A finales de los 80 dos atletas cruzaron sus trayectorias en lo que sería una fabulosa rivalidad, cuya apoteosis llegaría en la final de las Olimpiadas de Seúl. Allí, el canadiense Ben Johnson aplastaría a Carl Lewis, el golden boy’del atletismo estadounidense, con un récord tan inconcebible que sería anulado dos días después, cuando se confirmó que el plusmarquista se había dopado masivamente y durante años.
Por aquella misma época, media docena de chavales improvisaban partidos de baloncesto en la calle de un barrio madrileño, colgando un aro enorme a un poste de madera por medio de unas precarias alcayatas, reforzadas por pulpos bien tirantes. La performance se completaba con unas manos de titanlux para pintar las líneas del campo, y unas macetas aledañas hacían las veces de banquillo.

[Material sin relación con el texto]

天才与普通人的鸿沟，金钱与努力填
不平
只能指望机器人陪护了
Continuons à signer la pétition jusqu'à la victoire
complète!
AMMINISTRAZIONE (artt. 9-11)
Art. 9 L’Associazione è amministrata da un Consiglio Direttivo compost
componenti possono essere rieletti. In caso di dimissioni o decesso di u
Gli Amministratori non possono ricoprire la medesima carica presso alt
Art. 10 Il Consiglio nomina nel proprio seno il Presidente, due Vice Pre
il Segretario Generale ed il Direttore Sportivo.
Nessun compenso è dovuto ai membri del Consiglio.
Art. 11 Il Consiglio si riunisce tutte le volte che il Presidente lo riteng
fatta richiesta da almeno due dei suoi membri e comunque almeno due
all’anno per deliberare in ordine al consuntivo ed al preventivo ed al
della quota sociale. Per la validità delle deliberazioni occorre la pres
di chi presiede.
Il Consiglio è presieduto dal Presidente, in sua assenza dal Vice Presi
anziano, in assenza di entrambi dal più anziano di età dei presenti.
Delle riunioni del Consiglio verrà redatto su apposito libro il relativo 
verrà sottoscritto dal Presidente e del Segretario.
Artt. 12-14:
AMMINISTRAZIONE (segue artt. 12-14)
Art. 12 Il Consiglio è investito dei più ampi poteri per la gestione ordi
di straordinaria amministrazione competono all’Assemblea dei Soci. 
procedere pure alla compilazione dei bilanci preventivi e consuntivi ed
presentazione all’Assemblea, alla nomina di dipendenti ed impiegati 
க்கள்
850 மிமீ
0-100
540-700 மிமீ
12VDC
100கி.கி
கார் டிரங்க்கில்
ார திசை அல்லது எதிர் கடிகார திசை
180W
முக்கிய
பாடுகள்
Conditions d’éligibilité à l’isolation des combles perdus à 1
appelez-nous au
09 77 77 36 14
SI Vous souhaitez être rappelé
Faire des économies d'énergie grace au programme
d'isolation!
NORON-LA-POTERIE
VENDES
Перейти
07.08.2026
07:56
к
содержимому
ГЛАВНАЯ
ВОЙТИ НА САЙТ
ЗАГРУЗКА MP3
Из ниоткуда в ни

Aquellos partidos, eternos, se desarrollaban sin mas interrupciones que las que prestaban al civismo unos mocosos de apenas una decena de años. La principal de ellas era el paso de personas mayores cruzando el perímetro en sus paseos matinales. Aquí es donde la historia enlaza con la de nuestro infatigable “Ben”, octogenario, algo encorvado y perfectamente peinado y vestido, y “Carl”, más erguido pero igualmente elegante y octogenario, tocado con un trilby, un sombrero de ala corta. La llegada de “Johnson” o de “Lewis” desde el fondo de la calle significaba un receso del partido de unos cinco o 10 minutos, según el estado de forma o el momento de la temporada. Un tiempo que aguantábamos estoicos, pero sin descansar la imaginación y los comentarios, cronometrando los sprints y estableciendo récords, e incluso jaleando al “velocista” senior, por ver si así reanudábamos antes.

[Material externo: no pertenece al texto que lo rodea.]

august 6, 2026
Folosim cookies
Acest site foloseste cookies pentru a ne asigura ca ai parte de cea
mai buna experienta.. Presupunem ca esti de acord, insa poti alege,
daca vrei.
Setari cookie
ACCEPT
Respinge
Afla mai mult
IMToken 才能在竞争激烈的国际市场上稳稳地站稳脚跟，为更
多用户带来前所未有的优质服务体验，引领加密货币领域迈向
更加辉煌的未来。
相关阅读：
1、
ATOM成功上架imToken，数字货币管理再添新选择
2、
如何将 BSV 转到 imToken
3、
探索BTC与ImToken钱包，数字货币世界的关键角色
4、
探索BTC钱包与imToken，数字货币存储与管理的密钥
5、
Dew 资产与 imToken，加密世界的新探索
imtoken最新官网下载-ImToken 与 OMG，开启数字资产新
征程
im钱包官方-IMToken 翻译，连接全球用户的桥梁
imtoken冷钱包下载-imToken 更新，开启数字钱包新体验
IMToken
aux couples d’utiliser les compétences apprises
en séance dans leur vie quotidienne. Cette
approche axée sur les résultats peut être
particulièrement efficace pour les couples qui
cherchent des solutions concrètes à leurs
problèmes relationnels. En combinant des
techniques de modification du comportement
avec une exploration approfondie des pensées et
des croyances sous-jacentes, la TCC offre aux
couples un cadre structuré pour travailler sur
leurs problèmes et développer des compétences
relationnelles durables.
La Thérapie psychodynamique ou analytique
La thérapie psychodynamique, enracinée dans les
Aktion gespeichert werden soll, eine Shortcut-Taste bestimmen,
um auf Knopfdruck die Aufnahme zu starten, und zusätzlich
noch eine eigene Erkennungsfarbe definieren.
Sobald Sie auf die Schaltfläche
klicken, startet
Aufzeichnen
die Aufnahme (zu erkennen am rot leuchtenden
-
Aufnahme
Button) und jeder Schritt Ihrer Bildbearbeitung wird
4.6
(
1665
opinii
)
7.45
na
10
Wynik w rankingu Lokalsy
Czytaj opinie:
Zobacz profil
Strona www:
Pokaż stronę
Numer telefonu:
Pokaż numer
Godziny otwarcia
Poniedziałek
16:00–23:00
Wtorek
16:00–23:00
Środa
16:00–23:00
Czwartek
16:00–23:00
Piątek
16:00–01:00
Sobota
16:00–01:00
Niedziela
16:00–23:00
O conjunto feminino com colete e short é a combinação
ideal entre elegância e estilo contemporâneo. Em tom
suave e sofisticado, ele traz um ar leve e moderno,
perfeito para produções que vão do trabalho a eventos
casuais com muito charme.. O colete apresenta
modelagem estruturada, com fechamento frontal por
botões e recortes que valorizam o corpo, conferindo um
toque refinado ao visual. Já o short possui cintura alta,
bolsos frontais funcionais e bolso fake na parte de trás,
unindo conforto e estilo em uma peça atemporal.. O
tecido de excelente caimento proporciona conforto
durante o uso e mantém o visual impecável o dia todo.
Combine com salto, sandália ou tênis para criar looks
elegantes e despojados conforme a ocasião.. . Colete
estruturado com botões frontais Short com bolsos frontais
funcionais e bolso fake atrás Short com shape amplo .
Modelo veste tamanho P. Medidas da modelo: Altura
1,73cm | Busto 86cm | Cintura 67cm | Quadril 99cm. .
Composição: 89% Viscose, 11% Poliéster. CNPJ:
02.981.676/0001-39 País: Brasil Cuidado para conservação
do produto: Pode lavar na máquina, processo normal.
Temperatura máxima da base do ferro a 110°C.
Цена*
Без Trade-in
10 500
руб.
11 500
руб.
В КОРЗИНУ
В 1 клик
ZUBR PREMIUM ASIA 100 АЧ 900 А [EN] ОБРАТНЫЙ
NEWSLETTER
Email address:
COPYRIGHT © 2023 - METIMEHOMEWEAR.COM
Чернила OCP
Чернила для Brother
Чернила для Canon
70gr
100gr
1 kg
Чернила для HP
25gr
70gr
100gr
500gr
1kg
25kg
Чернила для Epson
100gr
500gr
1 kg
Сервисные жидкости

“Ben” y “Carl” jamás se hablaban entre sí y casi nunca coincidían sobre el tartán de nuestra acera madrileña. Salvo una vez, que lógicamente celebramos como un acontecimiento mucho mayor que la final olímpica. En otra ocasión la cosa se puso más tensa: en el fragor de un partido, nadie advirtió la subrepticia llegada y un mal tiro que repelió el aro hizo que el balón saliera disparado yendo a aterrizar en el trilby de “Carl”, destocándole como en una película de vaqueros tras un disparo desviado. El anciano, sin saber muy bien qué había ocurrido, se giró y con un hilo de voz nos dedicó una serie de epítetos merecidos y casi inaudibles, mientras el que había errado el tiro acudía a devolverle el sombrero con más vergüenza que miedo. Entonces “Carl”, como aquel «valentón» de Cervantes –pero sin espada–, se caló el chapeo, miró al soslayo y se fue como si tal.